_Extract_.
%%

Old spends a lot of time on Oecolampadius who seems to have influenced the Reformers quite a bit. I had heard his name, but was not familiar with his theology or contribution to the Reformation until I read this book.

“At the very heart of the Protestant Reformation was the revival of Augustinian theology with its strong emphasis on the primacy of grace. The Reformers believed that God took the initiative for humankind’s salvation. In the light of such a strong doctrine of grace the baptism of infants was quite understandable. In fact, the baptism of infants demonstrated very powerfully that our salvation rests not on any knowledge or work or experience or decision of our own, but entirely on the grace of God.”

“Baptism is a divine action because of the divine institution of the sacrament, the divine promises behind the sacrament, and the divine empowering of the ministry.

“Another matter which should be equally clear from this study is that the position of the Reformers in regard to infant baptism was an integral part of their whole theology.”

“Covenant theology is in fact the sacramental theology of the Reformed Churches.”

The two quotes above make me wonder whether reformed soteriology can be maintained where there is a loss of reformed sacramentology? Can a reformed view of God’s grace and sovereignty in salvation be kept if there is a low or wrong view of the sacraments?

%%

(Collection entries)

%%

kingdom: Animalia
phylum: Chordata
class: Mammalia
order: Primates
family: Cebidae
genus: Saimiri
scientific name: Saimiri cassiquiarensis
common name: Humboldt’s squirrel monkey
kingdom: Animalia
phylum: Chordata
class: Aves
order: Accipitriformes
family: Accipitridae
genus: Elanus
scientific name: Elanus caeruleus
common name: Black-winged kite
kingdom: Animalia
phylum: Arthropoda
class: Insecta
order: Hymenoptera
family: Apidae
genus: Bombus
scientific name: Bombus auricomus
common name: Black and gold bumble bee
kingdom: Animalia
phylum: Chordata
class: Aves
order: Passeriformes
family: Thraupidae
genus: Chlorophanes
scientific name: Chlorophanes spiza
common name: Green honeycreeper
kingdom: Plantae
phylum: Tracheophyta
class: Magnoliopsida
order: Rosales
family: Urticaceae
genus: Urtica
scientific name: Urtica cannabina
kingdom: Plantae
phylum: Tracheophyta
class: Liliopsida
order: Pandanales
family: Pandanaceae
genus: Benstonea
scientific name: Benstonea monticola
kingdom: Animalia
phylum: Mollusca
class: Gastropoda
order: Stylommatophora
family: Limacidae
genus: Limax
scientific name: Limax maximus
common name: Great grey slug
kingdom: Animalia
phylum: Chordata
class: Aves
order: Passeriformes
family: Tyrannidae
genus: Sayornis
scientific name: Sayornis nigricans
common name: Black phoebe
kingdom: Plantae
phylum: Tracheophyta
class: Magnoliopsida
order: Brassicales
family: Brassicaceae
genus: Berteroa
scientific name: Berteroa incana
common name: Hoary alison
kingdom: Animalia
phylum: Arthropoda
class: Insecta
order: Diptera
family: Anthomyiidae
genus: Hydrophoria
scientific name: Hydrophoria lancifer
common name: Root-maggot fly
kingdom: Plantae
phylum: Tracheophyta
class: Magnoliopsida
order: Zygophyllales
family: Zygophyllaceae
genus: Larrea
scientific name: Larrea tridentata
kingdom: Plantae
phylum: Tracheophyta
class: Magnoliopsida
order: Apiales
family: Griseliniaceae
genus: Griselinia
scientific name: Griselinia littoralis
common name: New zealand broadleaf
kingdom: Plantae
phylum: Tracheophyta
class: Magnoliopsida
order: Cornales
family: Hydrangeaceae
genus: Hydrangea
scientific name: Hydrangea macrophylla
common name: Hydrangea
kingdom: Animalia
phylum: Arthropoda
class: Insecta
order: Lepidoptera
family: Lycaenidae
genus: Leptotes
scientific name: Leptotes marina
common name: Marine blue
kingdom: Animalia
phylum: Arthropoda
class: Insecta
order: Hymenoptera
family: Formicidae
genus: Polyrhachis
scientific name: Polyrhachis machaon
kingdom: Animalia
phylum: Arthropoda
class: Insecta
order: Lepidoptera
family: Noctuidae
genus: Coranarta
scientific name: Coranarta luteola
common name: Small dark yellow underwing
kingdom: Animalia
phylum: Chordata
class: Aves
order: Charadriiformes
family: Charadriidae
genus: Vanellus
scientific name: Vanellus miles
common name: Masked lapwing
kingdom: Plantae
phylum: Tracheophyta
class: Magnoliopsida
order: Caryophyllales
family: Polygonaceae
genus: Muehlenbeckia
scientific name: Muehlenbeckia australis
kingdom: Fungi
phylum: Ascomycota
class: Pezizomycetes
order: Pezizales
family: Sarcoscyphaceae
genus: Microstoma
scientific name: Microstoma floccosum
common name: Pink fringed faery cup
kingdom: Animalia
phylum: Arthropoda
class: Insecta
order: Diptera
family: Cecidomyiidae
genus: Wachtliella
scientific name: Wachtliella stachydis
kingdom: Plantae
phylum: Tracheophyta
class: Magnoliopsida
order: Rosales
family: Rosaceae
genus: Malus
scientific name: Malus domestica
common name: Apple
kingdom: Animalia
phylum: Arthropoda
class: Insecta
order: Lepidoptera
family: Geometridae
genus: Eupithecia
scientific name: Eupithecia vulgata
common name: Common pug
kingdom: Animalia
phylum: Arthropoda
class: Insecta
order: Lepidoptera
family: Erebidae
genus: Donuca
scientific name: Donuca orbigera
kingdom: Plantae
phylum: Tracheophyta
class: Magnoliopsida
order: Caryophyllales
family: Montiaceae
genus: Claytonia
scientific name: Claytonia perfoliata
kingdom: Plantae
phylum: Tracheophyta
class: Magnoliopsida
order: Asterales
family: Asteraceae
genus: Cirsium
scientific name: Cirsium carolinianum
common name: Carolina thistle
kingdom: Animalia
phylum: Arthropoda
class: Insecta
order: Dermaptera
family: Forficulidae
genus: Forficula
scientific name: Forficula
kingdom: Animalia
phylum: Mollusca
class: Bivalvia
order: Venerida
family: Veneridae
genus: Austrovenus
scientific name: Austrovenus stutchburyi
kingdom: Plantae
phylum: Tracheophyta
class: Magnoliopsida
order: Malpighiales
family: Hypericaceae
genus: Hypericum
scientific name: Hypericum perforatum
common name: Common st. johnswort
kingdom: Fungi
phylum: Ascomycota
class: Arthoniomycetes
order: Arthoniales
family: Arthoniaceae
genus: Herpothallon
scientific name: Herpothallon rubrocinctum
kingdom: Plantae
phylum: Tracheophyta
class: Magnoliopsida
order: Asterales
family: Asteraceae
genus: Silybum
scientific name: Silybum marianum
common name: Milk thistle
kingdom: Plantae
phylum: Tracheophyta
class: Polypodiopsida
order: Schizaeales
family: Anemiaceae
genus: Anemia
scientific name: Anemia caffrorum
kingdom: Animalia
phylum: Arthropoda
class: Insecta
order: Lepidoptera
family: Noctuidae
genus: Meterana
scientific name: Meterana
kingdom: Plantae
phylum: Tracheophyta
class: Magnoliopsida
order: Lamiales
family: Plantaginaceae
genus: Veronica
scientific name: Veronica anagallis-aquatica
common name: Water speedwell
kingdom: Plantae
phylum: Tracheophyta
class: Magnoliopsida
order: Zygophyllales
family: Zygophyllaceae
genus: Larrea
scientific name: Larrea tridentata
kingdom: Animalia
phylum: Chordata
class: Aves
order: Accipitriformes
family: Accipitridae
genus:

%%

_Set of tasks_.
a: In the passage on Reformation baptism, what is covenant theology said to be?
b: Write the next part of the passage on Reformation baptism, following on from its closing question.

_Outputs_.
a: The sacramental theology of the Reformed Churches.

b:
“The confession of the daily sins of the already baptized Christian, the forgiveness of these sins, growth in grace, the spiritual gifts of understanding and enlightenment, the daily increase in faith, hope, and love, and the sanctifying of the Christian life are understood as the fruit of baptism. While baptism stands at the beginning of the Christian life, its fruit is born throughout the whole of the Christian life. The earliest Reformed theologians saw in baptism a sign not of a one-time-only repentance and cleansing of sin, but rather as a sign of a continual cleansing of sin.

“The Reformers came to the conclusion that the central sacramental action [in baptism] was washing, not a dramatization of the death and resurrection of Jesus in and out of a grave of water. “

In the quote above, Old is explaining why some Reformers used immersion, but it never became the dominant mode of baptism.

“Reformed Churches should not in their liturgical practice give ground to a separation of the baptism with water and the baptism of the Spirit.

“The final, and perhaps the paramount, goal of this reshaping of the rite of baptism was the concern that this sacrament should be clearly a sacrament of grace.”

“The Reformers continued to baptize the children of Christians because the practice was consistent with the revelation of God’s grace in Jesus Christ.”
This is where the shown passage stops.